I PICKED UP A RENTAL CAR AT NATIONWIDE ON SEVENTY-SEVENTH Street, just east of Broadway. There was an accident on the approach to the Queensboro Bridge, so I took the Queens-Midtown Tunnel. I hate tunnels. By the time I’m halfway through them, I’ve forgotten how to breathe normally and I’m drenched in sweat. I don’t know why it’s not as severe in the subways, but it isn’t. Phyllis Scott has a theory or two about the tunnel thing, all Freudian, of course. Margo’s got her own theory. Even Jigs Dugan has weighed in on it. I’m so glad everybody gets to take a crack at it. Here’s my theory: I don’t like tunnels.
Charlie Burke was eating a sandwich in front of his television. He was watching a movie about a pair of drag queens driving across the Australian outback.
“Where’s Charlie Burke?” I cried. “What have you done with him?”

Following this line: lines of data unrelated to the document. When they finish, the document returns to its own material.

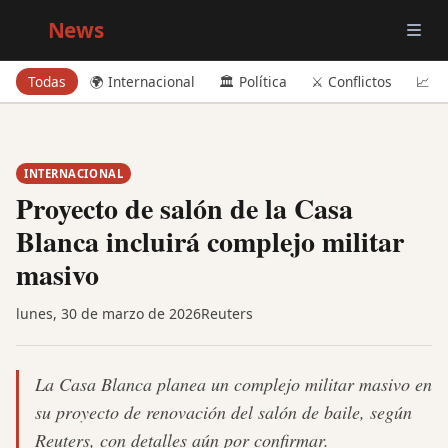
Big
News
Todas
🌍 Internacional
🏛️ Política
⚔️ Conflictos
📈 E
INTERNACIONAL
Proyecto de salón de la Casa
Blanca incluirá complejo militar
masivo
lunes, 30 de marzo de 2026
Reuters
La Casa Blanca planea un complejo militar masivo en
su proyecto de renovación del salón de baile, según
Reuters, con detalles aún por confirmar.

“Shut up. Do you want a sandwich?”
“Do I have to fix it myself?”
“Yeah. I just told the help they could spend the day out on my yacht. Sorry.”
“What’ve you got there?”
“Peanut butter.”
“And?”
“And bread.”
“Jesus, Charlie, it’s hell-in-a-handbasket time around here.”
I found some honey in the cabinet and showed him what a more complete sandwich looks like. I asked if he was hell-bent on seeing how things worked out for the Australian drag queens or whether he could spare a few minutes to maybe help me track down a cold-blooded killer and save untold numbers of lives.
“It’s your call, Pops,” I said. “I know how people’s priorities change as they get older.”
Charlie picked up the remote and killed the TV. He asked me to fetch him a beer from the refrigerator and to get one for myself if I wanted. I passed.
“Full alert, eh?”
“Something like that.”
I took a seat on the couch and laid out for him everything I knew to that point concerning Angel Ramos. I gave him all the pieces. We slipped right into our old shorthand. He asked a few questions along the way, all of them good. I had him completely up to speed by the time he’d finished his beer.
“You’re talking fast,” he noted, setting aside the empty.
“Philip Byron’s only got five fingers, two thumbs, and maybe five hours left.”
“I’d be worrying bigger than Philip Byron if I were you.”
“I am, trust me.”
Charlie wheeled himself over to the window and stared out. Less than a minute later, he wheeled back around to face me. “The question. What’s a cop from the embattled Ninety-fifth doing all the way in Manhattan working the parade and getting gunned down by a lowlife from the same Ninety-fifth?”
“Kevin McNally?”
“Uh-huh. You’re figuring Diaz was working as partner with Angel Ramos, right? So Ramos has planted him out there at the parade with a Beretta in his belt. Officer McNally gets shot. That’s a Fort Pete shoot-out on the streets of Manhattan. Coincidence?”
“You hate coincidence.”
“I surely do.”
“I had this same notion last night, right before I went to see Tommy Carroll,” I said. “I haven’t had the time to even think about it.”
“So think about it.”
“What are you saying, that McNally was actually the target of the Thanksgiving Day shooting?”
“He got hit. We know that much.”
“What about Rebecca Gilpin? I definitely saw Diaz take aim at her.”